- Exercise brief -
Reproduce the records from their first line through the line that contains "Dark brown in color, Promite is a salty", swapping every "brown" for "black" and changing nothing else. Omit the pictures from your answer.
------------------------
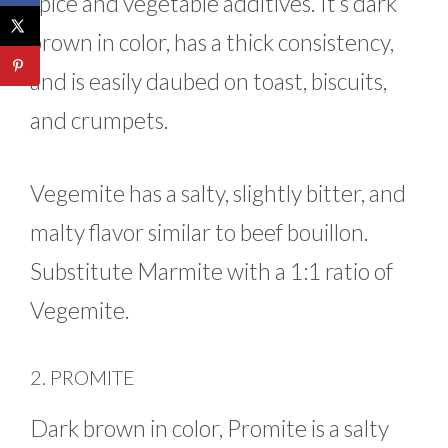
spice and vegetable additives. It’s dark
brown in color, has a thick consistency,
and is easily daubed on toast, biscuits,
and crumpets.
Vegemite has a salty, slightly bitter, and
malty flavor similar to beef bouillon.
Substitute Marmite with a 1:1 ratio of
Vegemite.
2. PROMITE
Dark brown in color, Promite is a salty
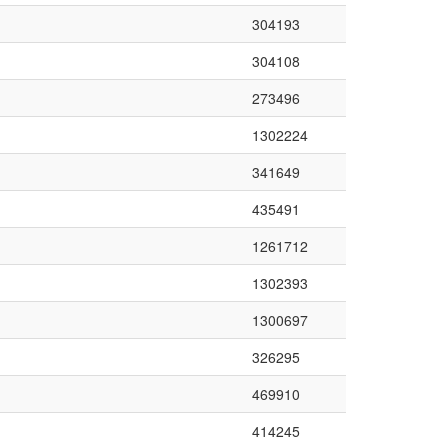
304193
304108
273496
1302224
341649
435491
1261712
1302393
1300697
326295
469910
414245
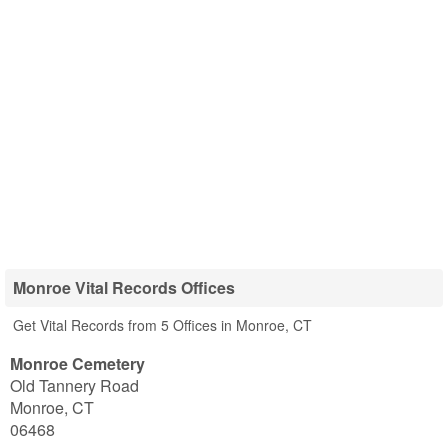
Monroe Vital Records Offices
Get Vital Records from 5 Offices in Monroe, CT
Monroe Cemetery
Old Tannery Road
Monroe
,
CT
06468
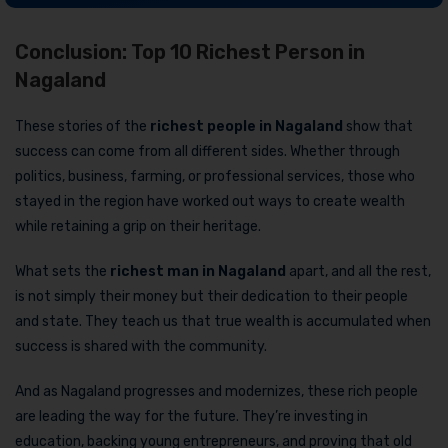
Conclusion: Top 10 Richest Person in
Nagaland
These stories of the
richest people in Nagaland
show that
success can come from all different sides. Whether through
politics, business, farming, or professional services, those who
stayed in the region have worked out ways to create wealth
while retaining a grip on their heritage.
What sets the
richest man in Nagaland
apart, and all the rest,
is not simply their money but their dedication to their people
and state. They teach us that true wealth is accumulated when
success is shared with the community.
And as Nagaland progresses and modernizes, these rich people
are leading the way for the future. They’re investing in
education, backing young entrepreneurs, and proving that old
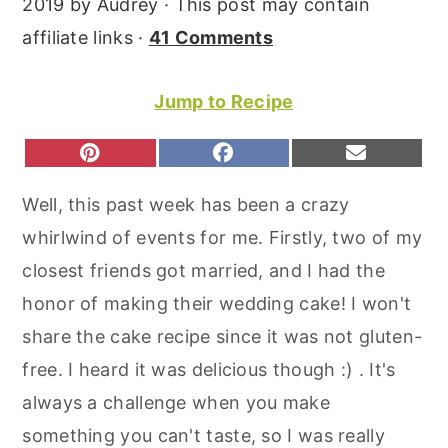
2019
by
Audrey
· This post may contain
r
o
r
affiliate links ·
41 Comments
y
n
y
n
t
s
Jump to Recipe
a
e
i
v
n
d
S
S
S
P
F
E
H
H
H
I
A
M
i
t
e
A
A
A
N
C
A
Well, this past week has been a crazy
R
R
R
T
E
I
g
b
E
E
E
E
B
L
whirlwind of events for me. Firstly, two of my
O
O
O
a
a
R
O
N
N
N
E
O
closest friends got married, and I had the
t
r
S
K
T
honor of making their wedding cake! I won't
i
share the cake recipe since it was not gluten-
o
free. I heard it was delicious though :) . It's
n
always a challenge when you make
something you can't taste, so I was really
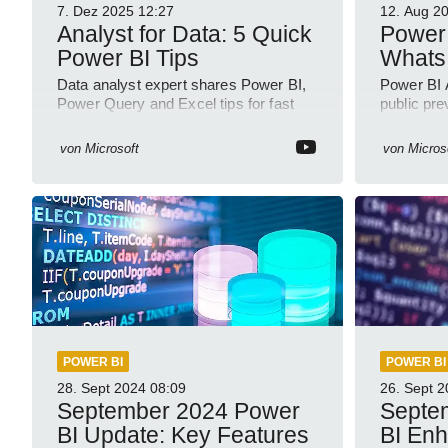
7. Dez 2025
12:27
12. Aug 2
Analyst for Data: 5 Quick
Power 
Power BI Tips
Whats
Data analyst expert shares Power BI,
Power BI 
Power Query and Excel tips for fast
public pre
insights in a YouTube Short on Power
Azure Dat
Platform
semantic
von
Microsoft
von
Micros
POWER BI
POWER BI
28. Sept 2024
08:09
26. Sept 
September 2024 Power
Septe
BI Update: Key Features
BI En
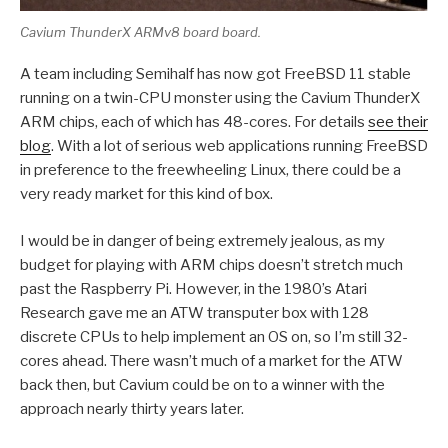
Cavium ThunderX ARMv8 board board.
A team including Semihalf has now got FreeBSD 11 stable
running on a twin-CPU monster using the Cavium ThunderX
ARM chips, each of which has 48-cores. For details
see their
blog
. With a lot of serious web applications running FreeBSD
in preference to the freewheeling Linux, there could be a
very ready market for this kind of box.
I would be in danger of being extremely jealous, as my
budget for playing with ARM chips doesn’t stretch much
past the Raspberry Pi. However, in the 1980’s Atari
Research gave me an ATW transputer box with 128
discrete CPUs to help implement an OS on, so I’m still 32-
cores ahead. There wasn’t much of a market for the ATW
back then, but Cavium could be on to a winner with the
approach nearly thirty years later.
------------------------
- Your solution -
spice and vegetable additives. It’s dark
black in color, has a thick consistency,
and is easily daubed on toast, biscuits,
and crumpets.
Vegemite has a salty, slightly bitter, and
malty flavor similar to beef bouillon.
Substitute Marmite with a 1:1 ratio of
Vegemite.
2. PROMITE
Dark black in color, Promite is a salty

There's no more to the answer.